§ Document excerpt
8. The next controversy arises whether the proceedings under section 147 of the Act were initiated by the AO was merely on the basis of the information received from the VAT department, Maharashtra without application of mind. In this connection, we find that the AO upon receiving the information from the VAT department, Maharashtra verified from the financial statements of the assessee and thereafter found that the assessee has shown creditors in its books in the name of the aforesaid entities on account of purchases of consumables. The amount of consumables purchase from the aforesaid entities shown in the books of accounts was exactly matching with the information received from the VAT department, Maharashtra. Thus what is inferred is this that the AO after application of his mind arrived on the reasons to believe that the income of the assessee has escaped assessment. Furthermore, the AO at the time of issuing notice under section 148 of the Act has to form prima facie opinion for the escapement of income rather than he has to reach to the conclusion that the income has escaped assessment. In this regard we draw support and guidance from the judgment of Hon’ble Allahabad High court in case of Pannala Mahesh Chandra Jewelers vs. DCIT reported in 188 Taxaman 95 where the Hon’ble court observed as under:

The expression ‘reason to believe’in section 147 does not mean purely subjective satisfaction on the part of the Assessing Officer. The belief must be held in good faith; it cannot be merely a pretence.

8.1 In view of the above we are not impressed with the argument of the learned AR for the assessee.

§ Material supplied
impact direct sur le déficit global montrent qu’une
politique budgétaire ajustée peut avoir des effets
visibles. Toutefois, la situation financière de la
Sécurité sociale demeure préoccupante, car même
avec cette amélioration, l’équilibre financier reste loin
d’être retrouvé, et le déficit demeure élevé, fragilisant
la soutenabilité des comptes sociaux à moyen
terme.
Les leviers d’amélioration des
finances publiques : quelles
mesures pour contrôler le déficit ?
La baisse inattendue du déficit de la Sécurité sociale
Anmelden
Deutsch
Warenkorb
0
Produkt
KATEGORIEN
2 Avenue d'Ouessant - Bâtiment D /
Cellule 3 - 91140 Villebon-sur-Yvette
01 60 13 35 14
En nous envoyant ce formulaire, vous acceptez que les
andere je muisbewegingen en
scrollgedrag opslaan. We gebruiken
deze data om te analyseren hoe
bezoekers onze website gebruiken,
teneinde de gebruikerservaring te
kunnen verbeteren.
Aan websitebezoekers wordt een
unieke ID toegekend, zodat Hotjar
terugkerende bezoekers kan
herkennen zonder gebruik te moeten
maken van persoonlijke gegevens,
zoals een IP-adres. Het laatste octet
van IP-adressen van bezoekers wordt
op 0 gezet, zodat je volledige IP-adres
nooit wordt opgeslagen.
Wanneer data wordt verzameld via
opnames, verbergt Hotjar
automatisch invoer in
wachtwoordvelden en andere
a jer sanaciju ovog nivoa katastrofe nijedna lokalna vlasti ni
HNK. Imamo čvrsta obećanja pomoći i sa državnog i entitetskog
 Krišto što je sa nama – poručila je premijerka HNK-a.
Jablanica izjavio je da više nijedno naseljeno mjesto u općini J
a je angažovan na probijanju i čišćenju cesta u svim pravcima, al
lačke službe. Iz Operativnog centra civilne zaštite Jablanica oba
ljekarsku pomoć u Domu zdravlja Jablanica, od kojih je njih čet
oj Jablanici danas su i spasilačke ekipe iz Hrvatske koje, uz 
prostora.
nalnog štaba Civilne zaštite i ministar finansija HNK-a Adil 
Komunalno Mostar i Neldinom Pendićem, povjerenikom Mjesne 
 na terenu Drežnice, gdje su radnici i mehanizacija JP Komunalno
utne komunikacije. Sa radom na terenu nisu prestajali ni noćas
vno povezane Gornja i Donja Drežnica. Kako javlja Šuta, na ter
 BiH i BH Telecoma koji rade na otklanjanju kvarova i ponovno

§ Problems and tasks
**A)** Reproduce the entire excerpt on reopening an assessment under section 147 with no changes.
**B)** Render as a JSON list of strings the stretch of the records from their first line through the line containing "Wanneer data wordt verzameld via", one string per line and blank lines skipped. Give only those lines.

§ Responses in order
**A)**
8. The next controversy arises whether the proceedings under section 147 of the Act were initiated by the AO was merely on the basis of the information received from the VAT department, Maharashtra without application of mind. In this connection, we find that the AO upon receiving the information from the VAT department, Maharashtra verified from the financial statements of the assessee and thereafter found that the assessee has shown creditors in its books in the name of the aforesaid entities on account of purchases of consumables. The amount of consumables purchase from the aforesaid entities shown in the books of accounts was exactly matching with the information received from the VAT department, Maharashtra. Thus what is inferred is this that the AO after application of his mind arrived on the reasons to believe that the income of the assessee has escaped assessment. Furthermore, the AO at the time of issuing notice under section 148 of the Act has to form prima facie opinion for the escapement of income rather than he has to reach to the conclusion that the income has escaped assessment. In this regard we draw support and guidance from the judgment of Hon’ble Allahabad High court in case of Pannala Mahesh Chandra Jewelers vs. DCIT reported in 188 Taxaman 95 where the Hon’ble court observed as under:

The expression ‘reason to believe’in section 147 does not mean purely subjective satisfaction on the part of the Assessing Officer. The belief must be held in good faith; it cannot be merely a pretence.

8.1 In view of the above we are not impressed with the argument of the learned AR for the assessee.

**B)**
[
  "impact direct sur le déficit global montrent qu’une",
  "politique budgétaire ajustée peut avoir des effets",
  "visibles. Toutefois, la situation financière de la",
  "Sécurité sociale demeure préoccupante, car même",
  "avec cette amélioration, l’équilibre financier reste loin",
  "d’être retrouvé, et le déficit demeure élevé, fragilisant",
  "la soutenabilité des comptes sociaux à moyen",
  "terme.",
  "Les leviers d’amélioration des",
  "finances publiques : quelles",
  "mesures pour contrôler le déficit ?",
  "La baisse inattendue du déficit de la Sécurité sociale",
  "Anmelden",
  "Deutsch",
  "Warenkorb",
  "0",
  "Produkt",
  "KATEGORIEN",
  "2 Avenue d'Ouessant - Bâtiment D /",
  "Cellule 3 - 91140 Villebon-sur-Yvette",
  "01 60 13 35 14",
  "En nous envoyant ce formulaire, vous acceptez que les",
  "andere je muisbewegingen en",
  "scrollgedrag opslaan. We gebruiken",
  "deze data om te analyseren hoe",
  "bezoekers onze website gebruiken,",
  "teneinde de gebruikerservaring te",
  "kunnen verbeteren.",
  "Aan websitebezoekers wordt een",
  "unieke ID toegekend, zodat Hotjar",
  "terugkerende bezoekers kan",
  "herkennen zonder gebruik te moeten",
  "maken van persoonlijke gegevens,",
  "zoals een IP-adres. Het laatste octet",
  "van IP-adressen van bezoekers wordt",
  "op 0 gezet, zodat je volledige IP-adres",
  "nooit wordt opgeslagen.",
  "Wanneer data wordt verzameld via"
]